Explained: Why TrueNat testing for NRIs has become a matter of political prestige in Punjab

A chip-based test for coronavirus, the TrueNat testing involves three steps: elution (RNA extraction), screening and confirmatory test. How well-equipped is Punjab for these tests?

Written by Divya Goyal , Edited by Explained Desk | Ludhiana | Updated: August 20, 2020 9:22:39 am
punjab news, TrueNat test, what is Truenat test, TrueNat testing for NRIs, covid testing in punjab, indian expressDrive through Covid-19 testing in Chandigarh on June 16, 2020. TrueNat tests require nasal or throat swabs. (Express Photo: Kamleshwar Singh)

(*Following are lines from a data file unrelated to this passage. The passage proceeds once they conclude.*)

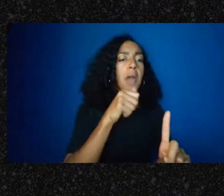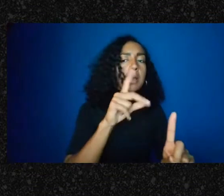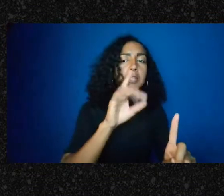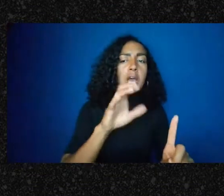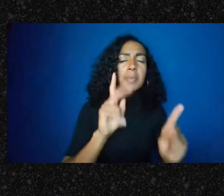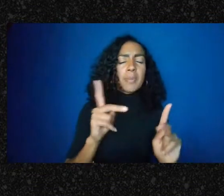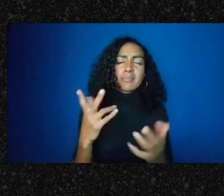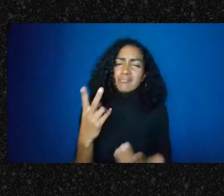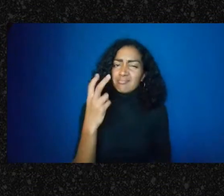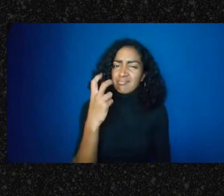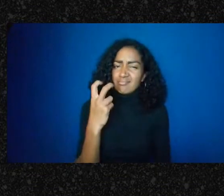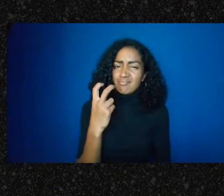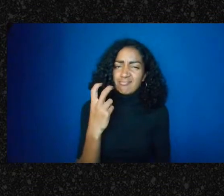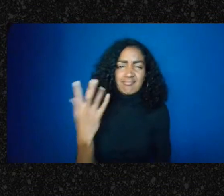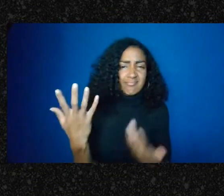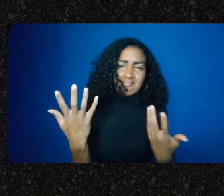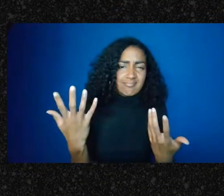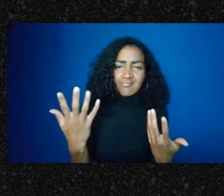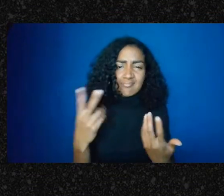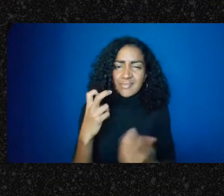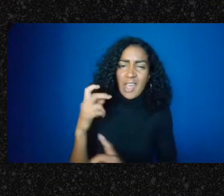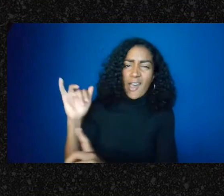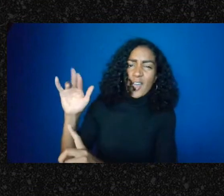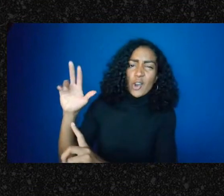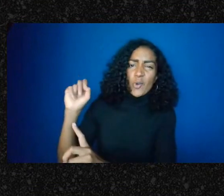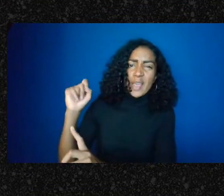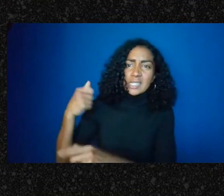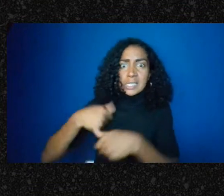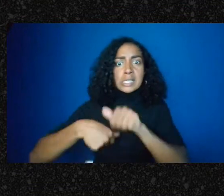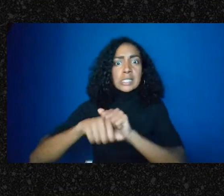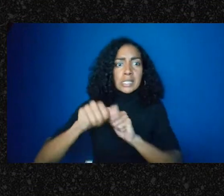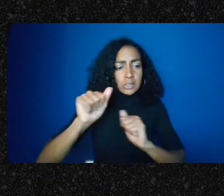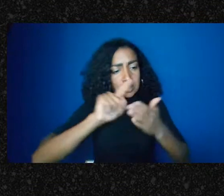doesn't seem like a way that the IRS would spend that time or that anybody else expected time. So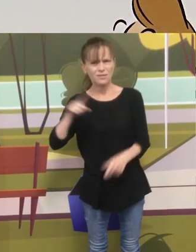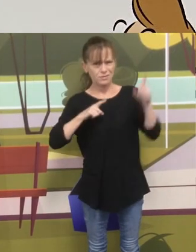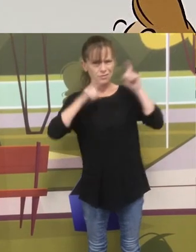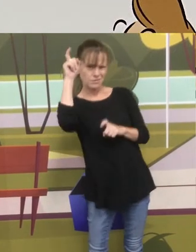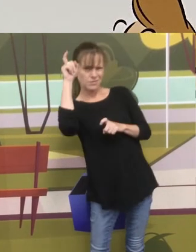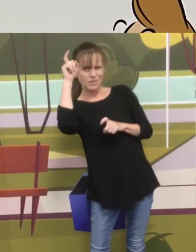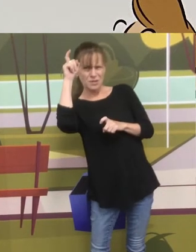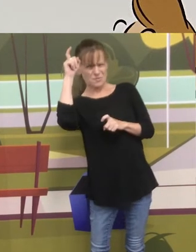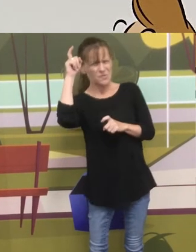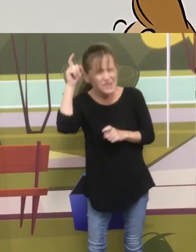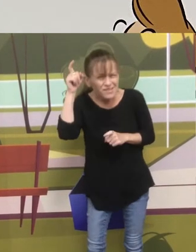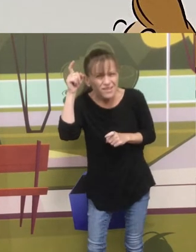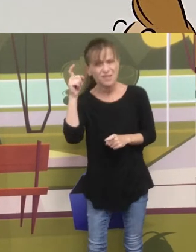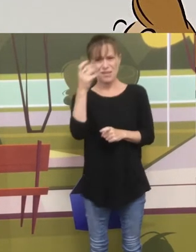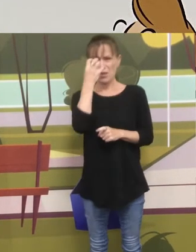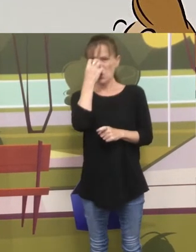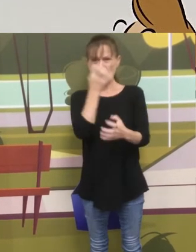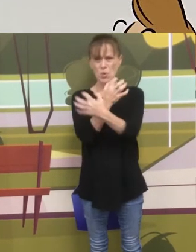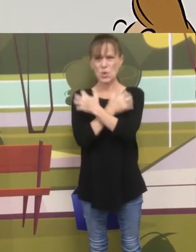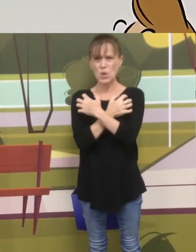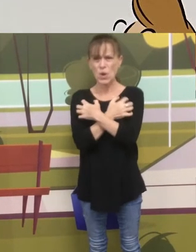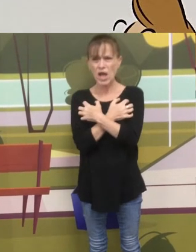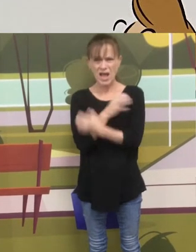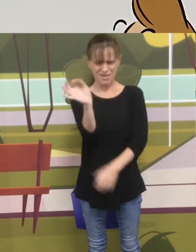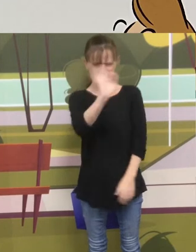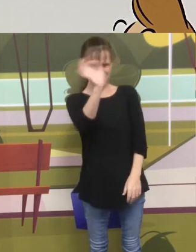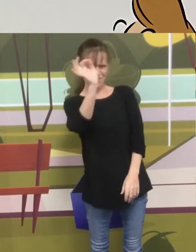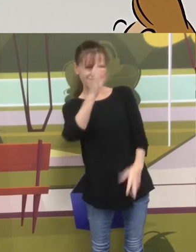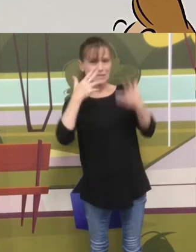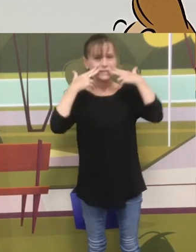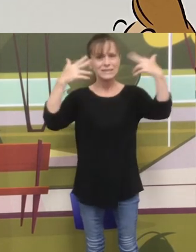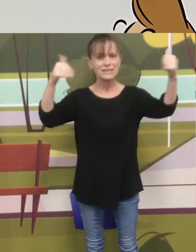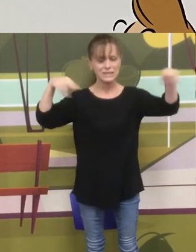Koalas do not sing and dance, they do not wear striped underpants!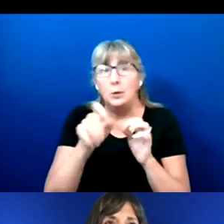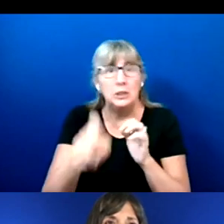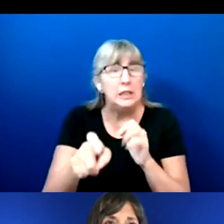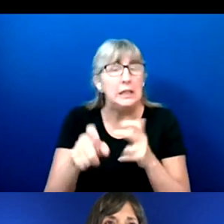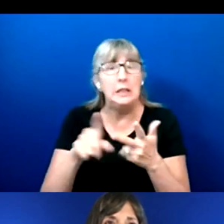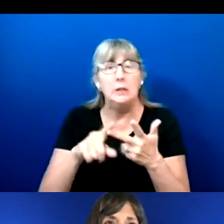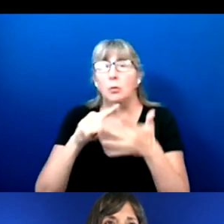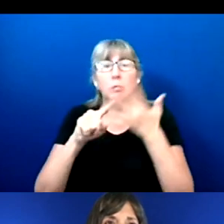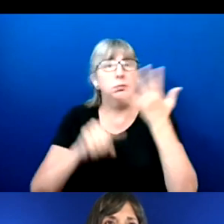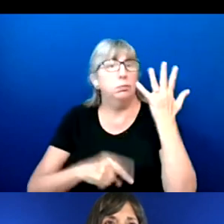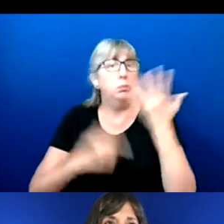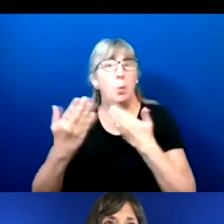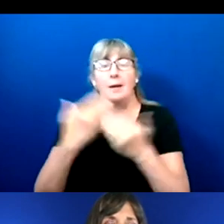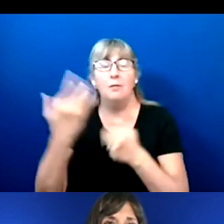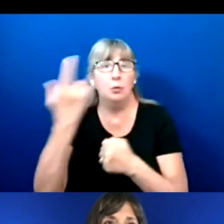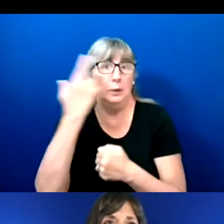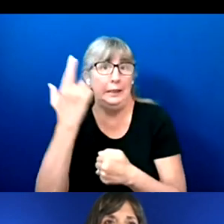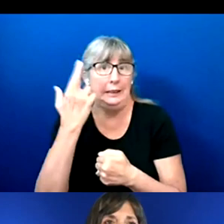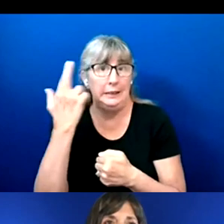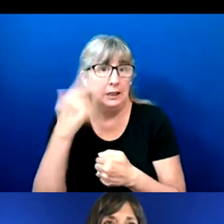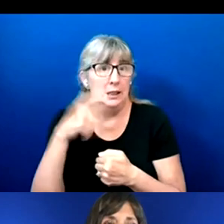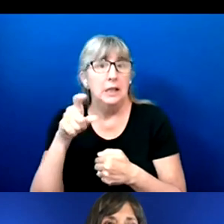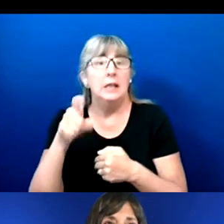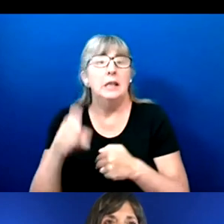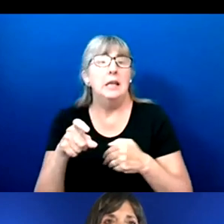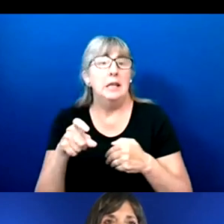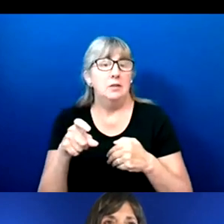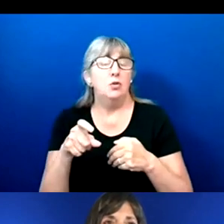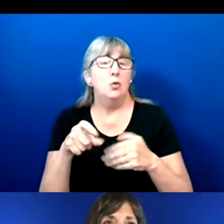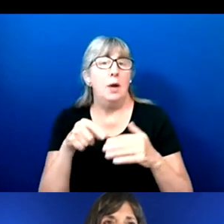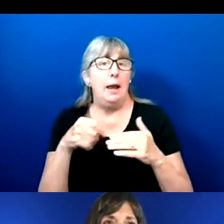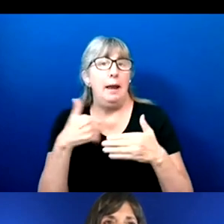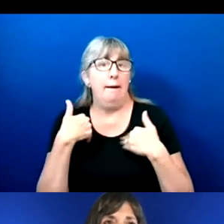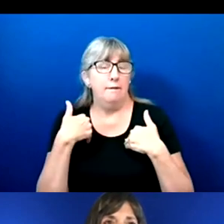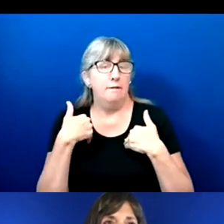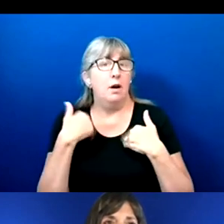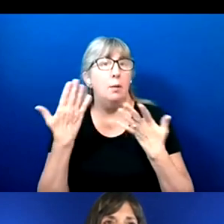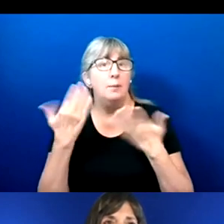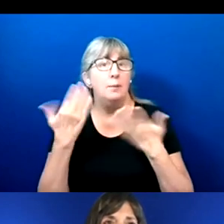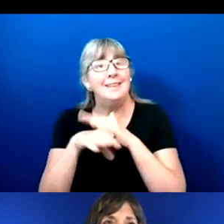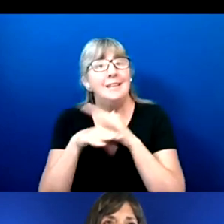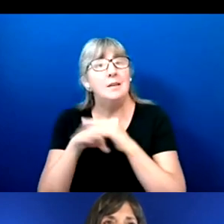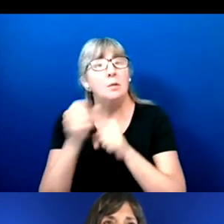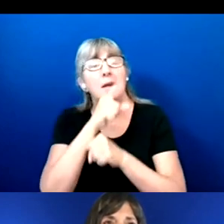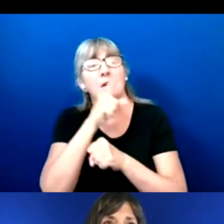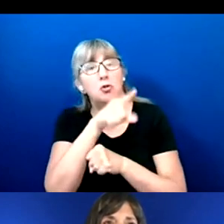reason, you know, needs to have some assistance in making sure they're able to cast their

Last week, the doctors at Moga Civil Hospital went on a strike alleging that the local Congress MLA Dr Harjot Kamal got TrueNat testing done for at least 75 NRIs “using political influence” and when the woman doctor on duty refused to do more tests, he got her transferred. What followed was a letter by the additional chief secretary (health) directing that the NRIs should not be given the facility of free TrueNat testing. Withdrawing the officer’s orders four days later, the state health minister issued another letter stating that NRIs will be tested for free on TrueNat.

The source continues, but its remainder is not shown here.